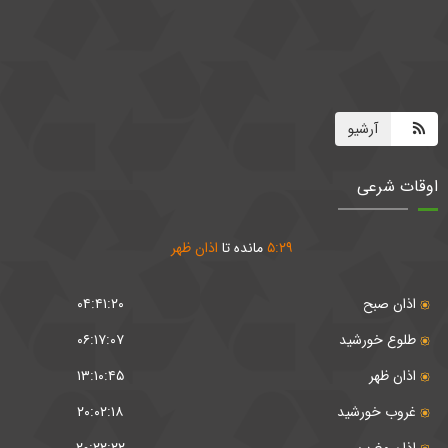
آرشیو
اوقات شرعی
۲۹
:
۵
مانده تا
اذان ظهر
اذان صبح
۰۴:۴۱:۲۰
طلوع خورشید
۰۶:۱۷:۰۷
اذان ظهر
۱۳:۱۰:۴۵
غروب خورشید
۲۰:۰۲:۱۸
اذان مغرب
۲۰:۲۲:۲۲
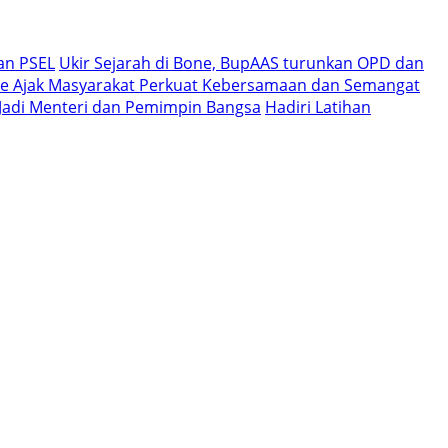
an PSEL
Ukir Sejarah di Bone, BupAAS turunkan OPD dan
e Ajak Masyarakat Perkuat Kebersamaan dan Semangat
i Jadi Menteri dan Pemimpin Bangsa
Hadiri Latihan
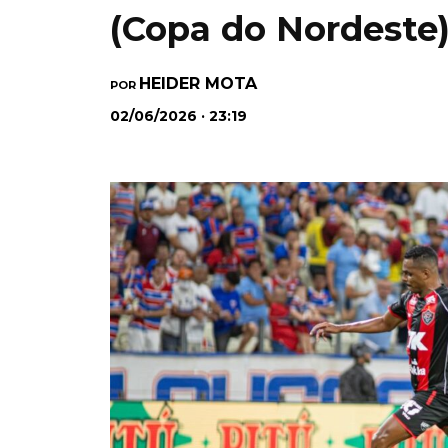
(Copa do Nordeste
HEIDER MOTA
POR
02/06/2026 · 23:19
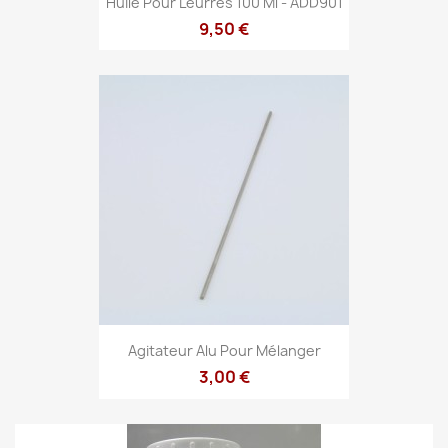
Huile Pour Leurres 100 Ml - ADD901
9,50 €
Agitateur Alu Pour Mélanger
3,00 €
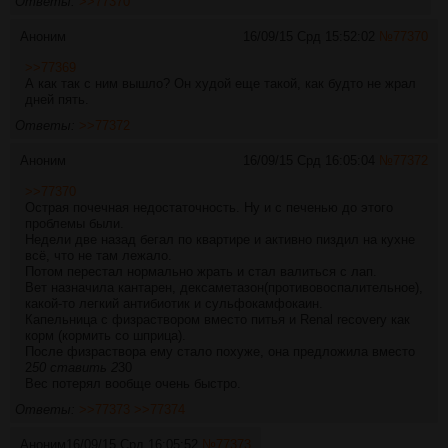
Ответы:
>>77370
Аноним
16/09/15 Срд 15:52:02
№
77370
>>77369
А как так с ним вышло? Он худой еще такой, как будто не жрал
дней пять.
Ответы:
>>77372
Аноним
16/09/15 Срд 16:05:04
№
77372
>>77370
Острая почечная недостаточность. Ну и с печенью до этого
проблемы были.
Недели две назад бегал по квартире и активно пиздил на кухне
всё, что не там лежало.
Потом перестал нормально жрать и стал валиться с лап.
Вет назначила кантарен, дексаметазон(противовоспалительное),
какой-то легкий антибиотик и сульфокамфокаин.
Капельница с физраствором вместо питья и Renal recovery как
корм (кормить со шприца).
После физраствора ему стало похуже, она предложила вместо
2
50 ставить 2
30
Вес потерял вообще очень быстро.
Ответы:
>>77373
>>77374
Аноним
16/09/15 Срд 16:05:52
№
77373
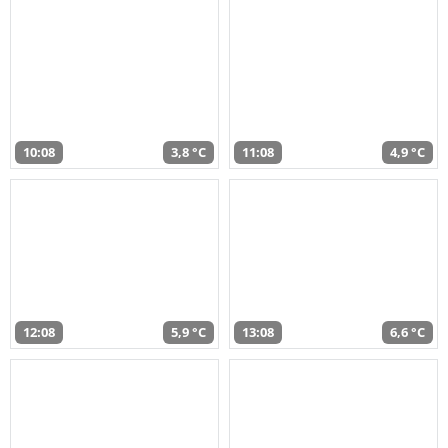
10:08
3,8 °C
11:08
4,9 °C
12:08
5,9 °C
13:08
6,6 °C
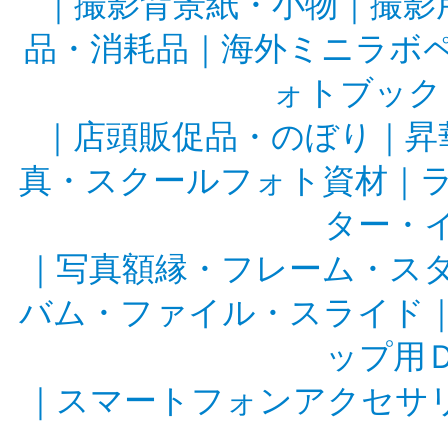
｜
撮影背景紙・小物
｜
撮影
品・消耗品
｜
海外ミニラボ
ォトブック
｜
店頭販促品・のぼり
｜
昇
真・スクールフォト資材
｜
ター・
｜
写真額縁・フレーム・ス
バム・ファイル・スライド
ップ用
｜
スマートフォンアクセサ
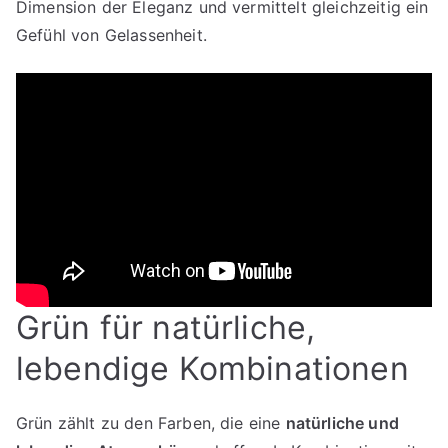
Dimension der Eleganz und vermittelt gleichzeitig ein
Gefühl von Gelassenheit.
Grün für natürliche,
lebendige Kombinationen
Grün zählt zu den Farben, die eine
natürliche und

▸ **TO-DO ITEM**
Using the listing above, show every line that includes the string "natürliche".

▸ **ANSWER BELOW**
Grün für natürliche,
natürliche und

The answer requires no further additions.